İnsanların onuruyla haysiyetiyle oyun oynamak bu kadar kolay olmamalı. Buna dur demek gerekmiyor mu?
Bu acımasızlık, bu kara çalma, iftira kampanyası dün benim eşime uygulandı, bu gün başka bir şekilde Albay Berk Erdem’e uygulandı. Maalesef ikisinin de sonu aynı oldu. Allah rahmet eylesin, mekanı cennet olsun. Eşinin ailesinin acılarını bütün kalbimle paylaşıyorum.
Bu acının nasıl bir şey olduğunu bizler çok iyi biliyoruz. Hala yüreğim yanıyor. Hala olanlara inanamıyorum. Fakat bu olup biten üzerinden hala yalana iftiraya devem edenlere sesleniyorum.
Bu memleketi ne hale getirdiniz. Bizi ne hale getirdiniz. Biz nasıl bir toplum olduk. Birbirimizin felaketine alkış tutar hale geldik. Biz böyle bir toplum olmamalıyız. Birbirimizin acılarını anlamaya çalışmalıyız. Bu halimizle düşman sevindiriyoruz.
Benim eşim hukuk katledilerek tutuklandı. En üst komutanına suikast planlamakla suçlandı. Uyuşturucu gibi adi suçlamalarla karşı karşıya bırakıldı. Onuru kırıldı. O beyaz üniformasına leke sürmeye kalkanlara karşı canıyla isyan etti. Fakat ortaya çıkan iddianamede avukatların söylediğine göre bunların hiç birisinden söz edilmiyor.

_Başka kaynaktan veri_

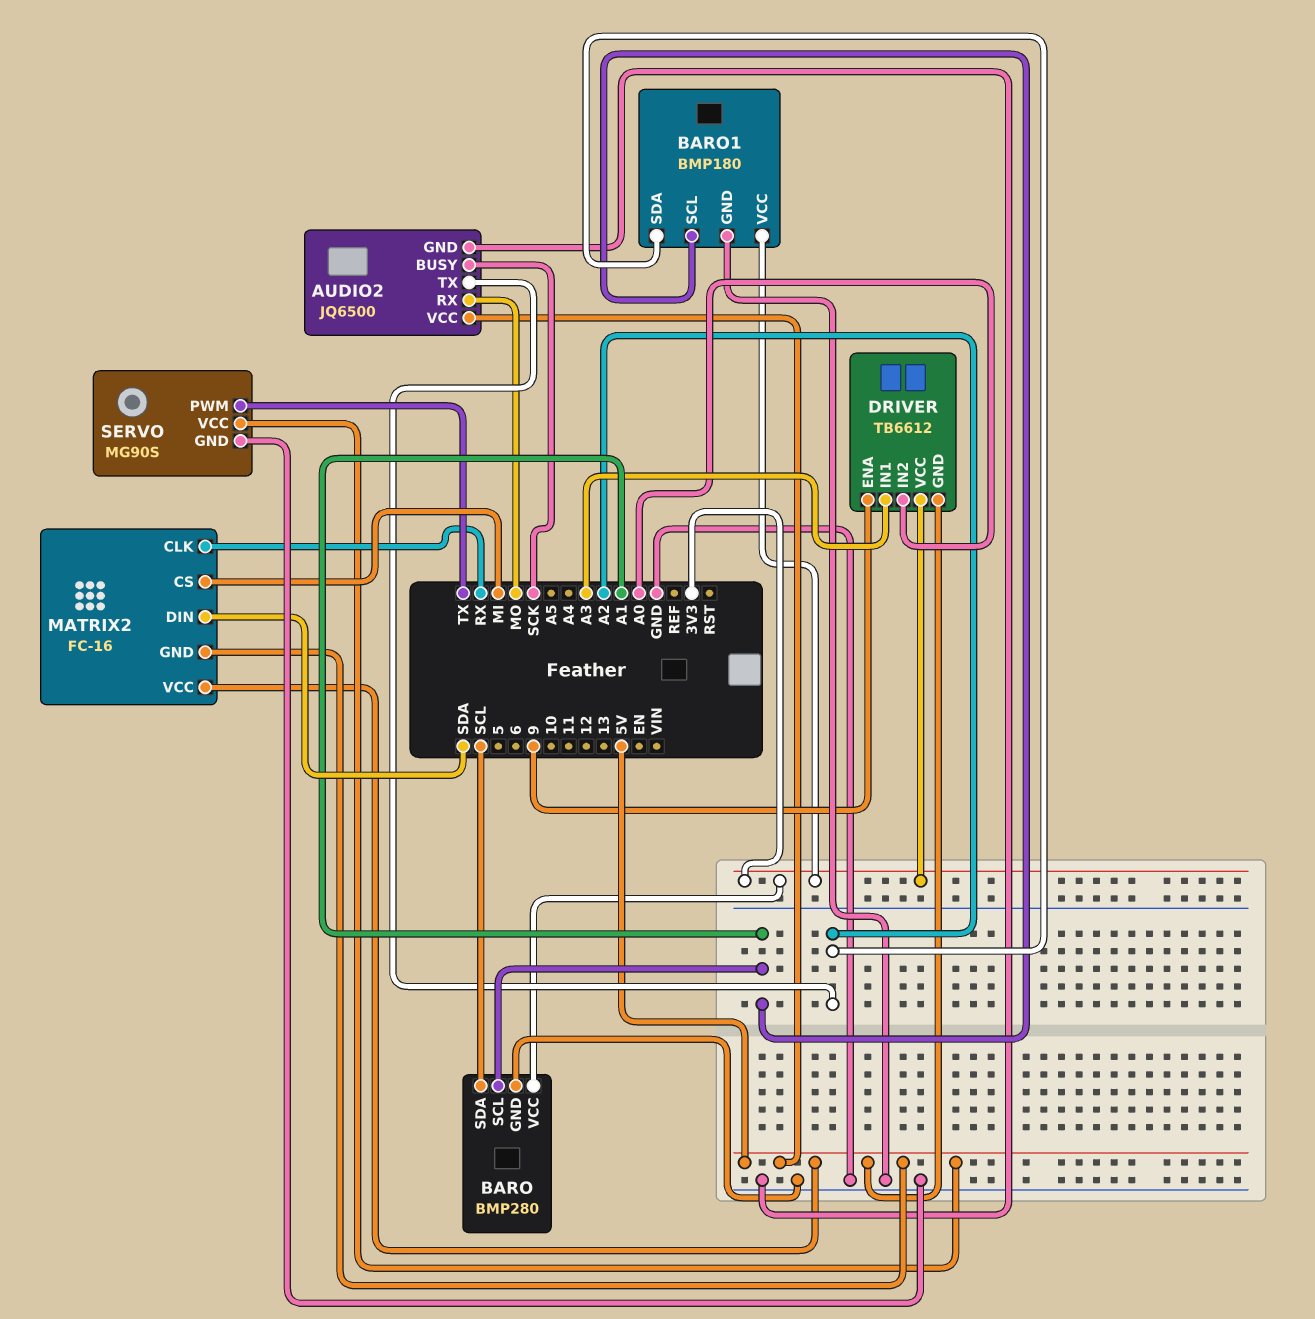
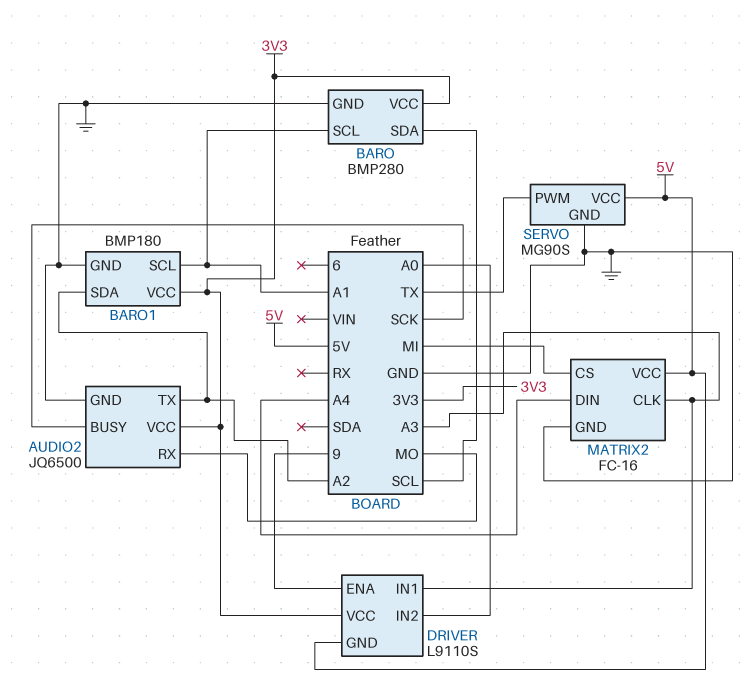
AUDIO2 pin VCC: 5V -> 3V3
DRIVER: TB6612 -> L9110S
MATRIX2 pin CLK: RX -> A3
MATRIX2 pin DIN: SDA -> A4
MATRIX2 pin GND: 5V -> GND

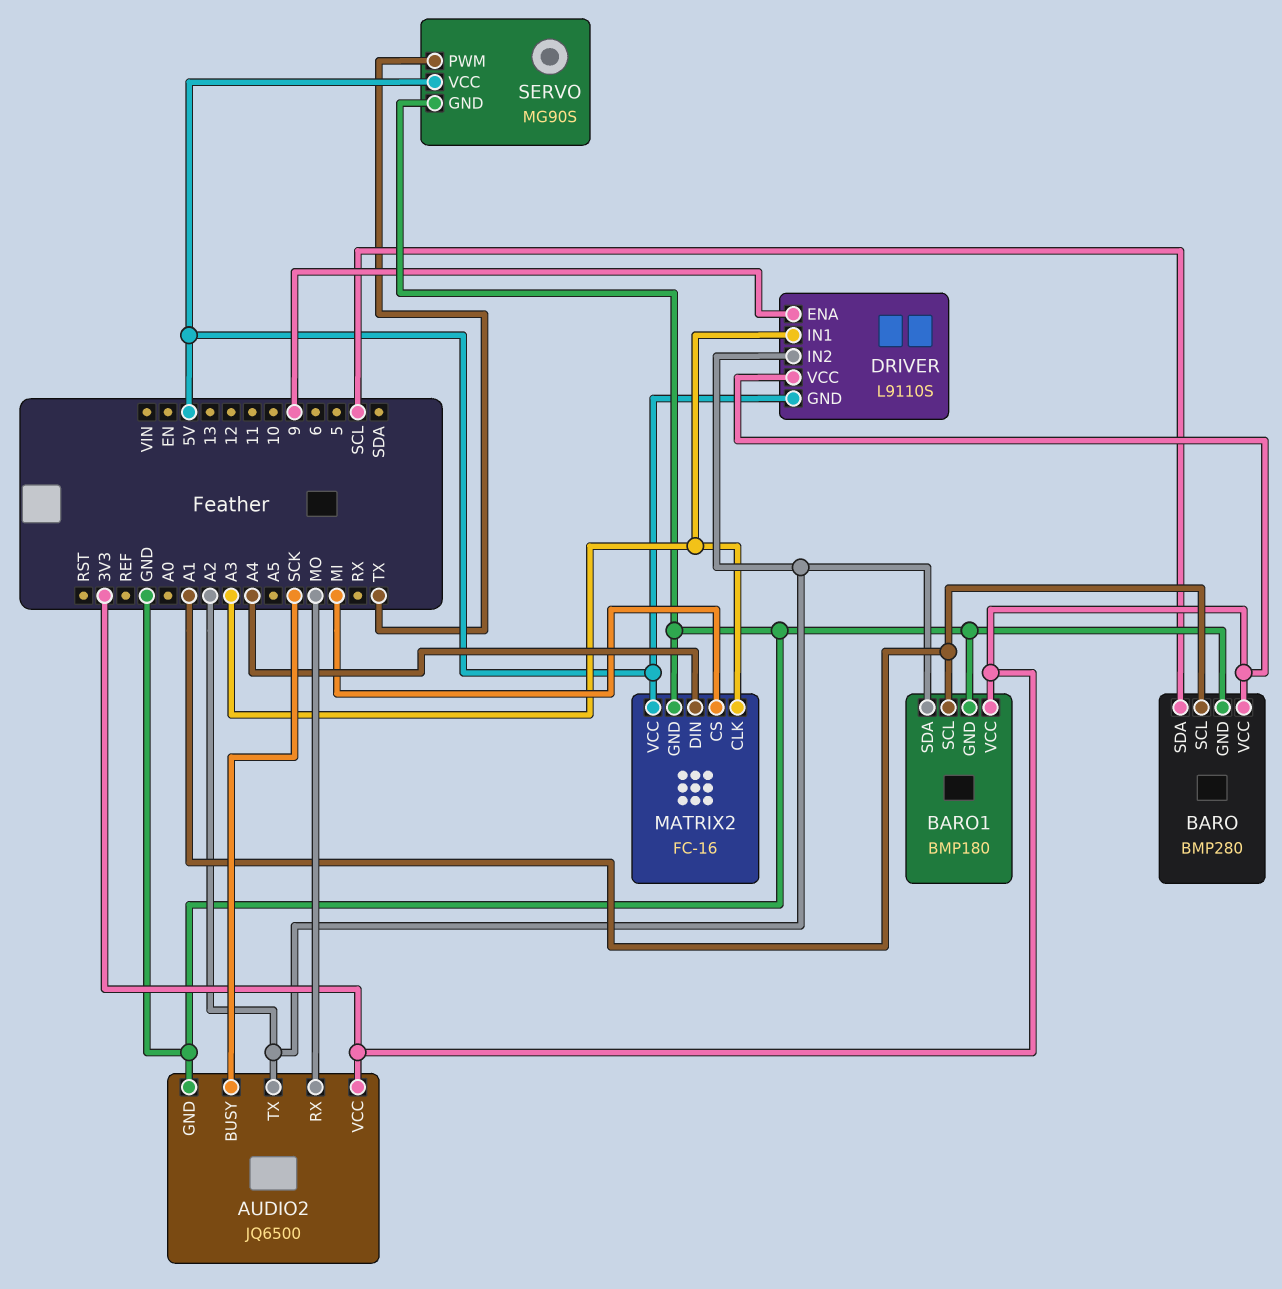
DRIVER pin IN2: A0 -> A2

Peki benim eşimin hesabını şimdi kim verecek? Kızımla yapayalnız kaldık. Bizim vebalimizi nasıl taşıyacaklar. İşledikleri suçların günahların hesabını Allah katında nasıl verecekler? Bilsinler ki her iki cihanda elimiz yakalarında olacak.
Şu anda avukatlarımız hukuki girişimler konusunda hazırlıklarını devam ettiriyorlar. Aile olarak hukuki sürecin sonuna kadar takipçisi olacağız. Fakat her şeyden önce bu açık hukuk katliamını toplumun vicdanına havale ediyoruz.